In a “Community Voices” piece on MinnPost, Gustavus Adolphus College professor Peg O’Connor points out that “54 percent of student[s] regard [drug] misuse as cheating” and that to combat this problem, friends, family and faculty members must educate students to warn them of the legal and physical ramifications of drug misuse. In addition, she suggests “teaching refusal skills” and providing counseling and time management skills as effective countermeasures to combat this discouraging trend. 
 
While we agree with O’Connor that stimulant misuse is a problem and that preventative measures are worth pursuing, we feel that there are other aspects of this issue to 
consider.  
 
At the University of Minnesota, the expected amount of work per week for an average recommended semester of 15 credits equates to around 45 hours.
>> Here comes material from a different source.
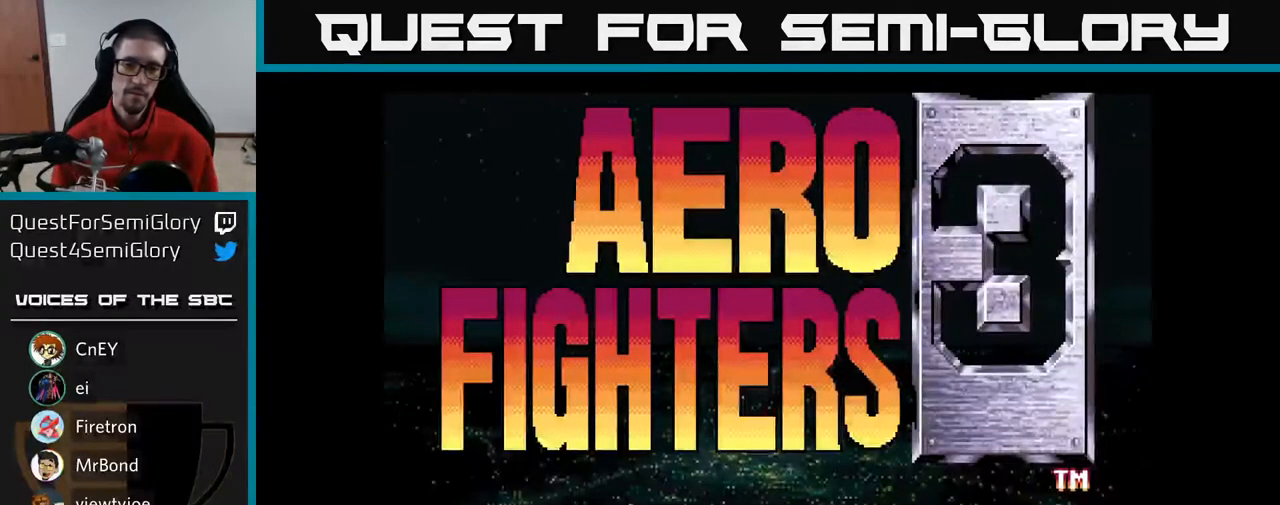
{"buttons": [], "left_stick": "center", "right_stick": "center", "events": [[133, "START", "down"], [267, "START", "up"]]}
Many students at the University also work either part- or full-time jobs to cover the ever-increasing living and tuition costs.
 
We feel that stimulant misuse is merely a symptom of a larger problem. In order to combat drug misuse, we first need to frame the problem properly. Student obligations have drastically changed over the past few decades. To help them cope, we encourage University officials to begin realistically assessing students’ obligations and how much time they should actually spend studying if they are serious about addressing the problem of stimulant abuse.